AVAILABLE DATA -
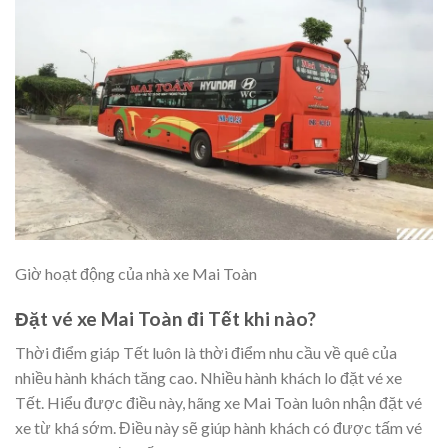
Giờ hoạt động của nhà xe Mai Toàn
Đặt vé xe Mai Toàn đi Tết khi nào?
Thời điểm giáp Tết luôn là thời điểm nhu cầu về quê của
nhiều hành khách tăng cao. Nhiều hành khách lo đặt vé xe
Tết. Hiểu được điều này, hãng xe Mai Toàn luôn nhận đặt vé
xe từ khá sớm. Điều này sẽ giúp hành khách có được tấm vé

TASK REQUIREMENTS -
Could you reproduce the text of all the items above word for word, leaving out the pictures?

ANSWER TO THIS TASK -
Giờ hoạt động của nhà xe Mai Toàn
Đặt vé xe Mai Toàn đi Tết khi nào?
Thời điểm giáp Tết luôn là thời điểm nhu cầu về quê của
nhiều hành khách tăng cao. Nhiều hành khách lo đặt vé xe
Tết. Hiểu được điều này, hãng xe Mai Toàn luôn nhận đặt vé
xe từ khá sớm. Điều này sẽ giúp hành khách có được tấm vé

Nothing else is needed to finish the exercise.